We also often discuss sleep and after reading the book ‘Why We Sleep’ by Matthew Walker I heeded some of his advice on phones and sleep.
Below are some tips I have learned and utilised that have helped me live in better harmony with my phone, and whilst I appreciate that for me personally there is a long way to go, these are a great way to start.
Sleep and my phone
Screen time is best avoided for an hour before bed; our brains follow a natural cycle of sleep and waking. Waking is triggered by light biasing the blue spectrum and sleep is triggered by a reddening spectrum of light. If you can’t fully avoid screens or glancing at your phone before you slumber, utilise the setting ‘night mode’ on your phone. This makes the screen spectrum shift towards red (can be altered based on personal choices) and can be set to automatically begin at certain times. Personally, I set it from 8pm to 7am and this tends to work for me.
Do not disturb
This leads on to notifications - to further avoid the urge to glance at the screen whenever you receive a notification, you can turn them off by using the ‘do not disturb’ setting. The aim of this setting is to silence all notifications and can be turned on manually from the drop-down menu or scheduled to work at certain times. Note: this mode also stops calls and texts. If you need people to be able to contact you, you can add them to a group and allow incoming calls from this group to pass through.
The urge to check!
One thing I noticed was the draw of social media apps. The little red number in the corner of an app on your home screen is designed to create the urge to open the app and check. For non-essential social media apps, a very simple trick to cut down use is to turn this off. I now check when I want to check, and often forget. This tip has been highly beneficial for me, although it’s best not to turn this off for any work emails; the exception being whilst on holiday.
Total down time
Building upon the above, I recently learned of an iPhone feature called ‘screen time’. One motivating factor is that this setting shows me how much screen time I have been getting and gives the ability to compare to other time periods. For instance, your weekly usage in comparison to a previous week to show whether your screen time has increased or decreased. Seeing how much time we spend looking at our screens can be very sobering.

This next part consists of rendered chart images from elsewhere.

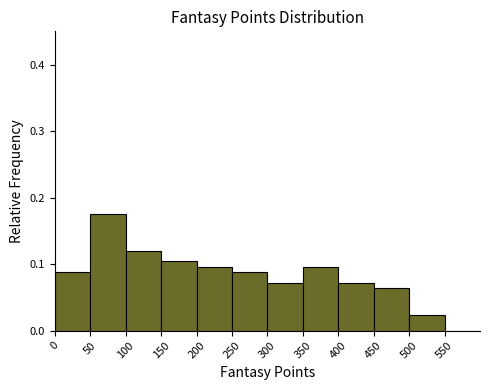

Over which range of the x-axis is the bar tallest?

50 to 100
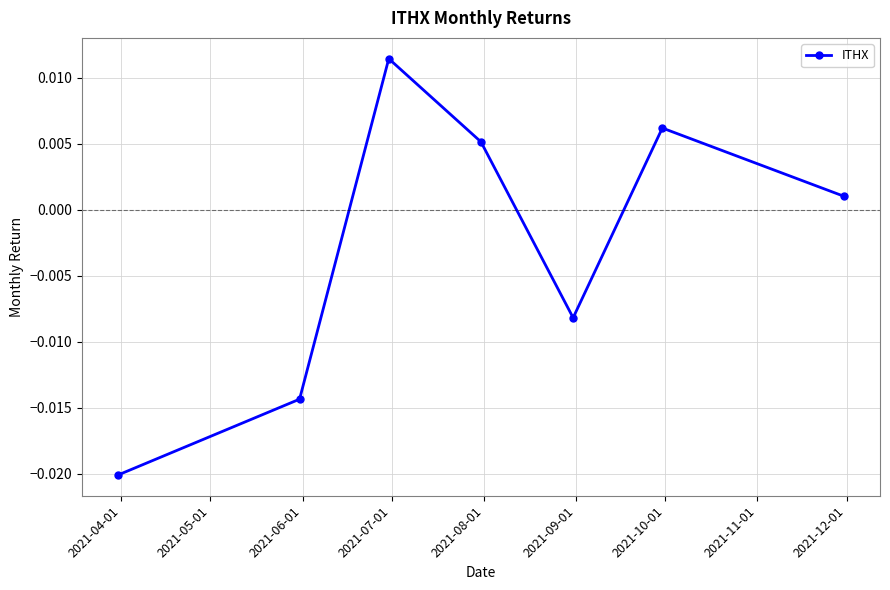

True or false: the data has more than 0 interior local peaks.

True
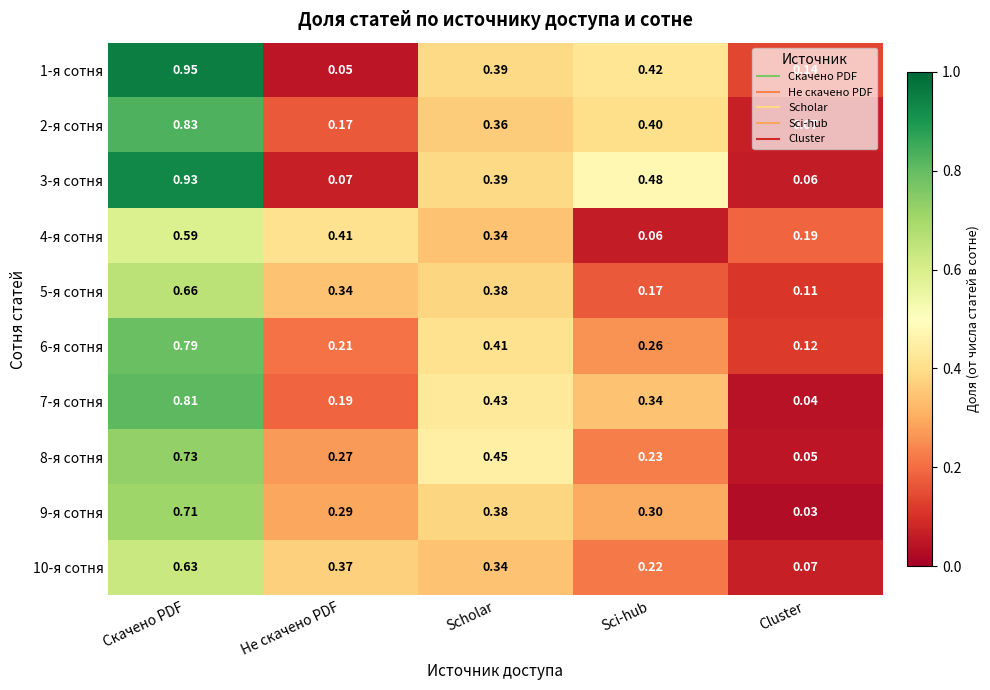

List the labels in order of 10-я сотня value, largest first.

Скачено PDF, Не скачено PDF, Scholar, Sci-hub, Cluster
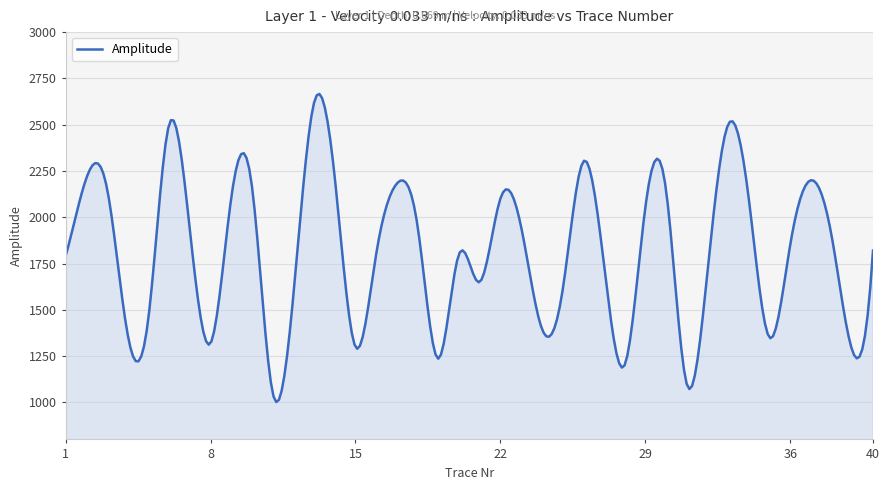

What is the minimum value shown in the chart?

1002.1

Another feature that I have found very useful on an iPhone is called ‘downtime’. This allows you to schedule ‘do not disturb’ time and locks access to apps. Currently I am trialling 6pm – 7pm as a total phone blackout. Apps display as locked for the day, (this can be overridden, by allowing an extra minute or simply turning it off). In psychology a term called nudges, is used to describe a prompt that results in an output behaviour. I find this nudge is very powerful, and even when I turn off the limit for an app, I still find myself significantly limiting my time on my phone.
These are just some of my experiences and I’d be very keen to learn additional tips and tricks to help create a more balanced experience with our phones.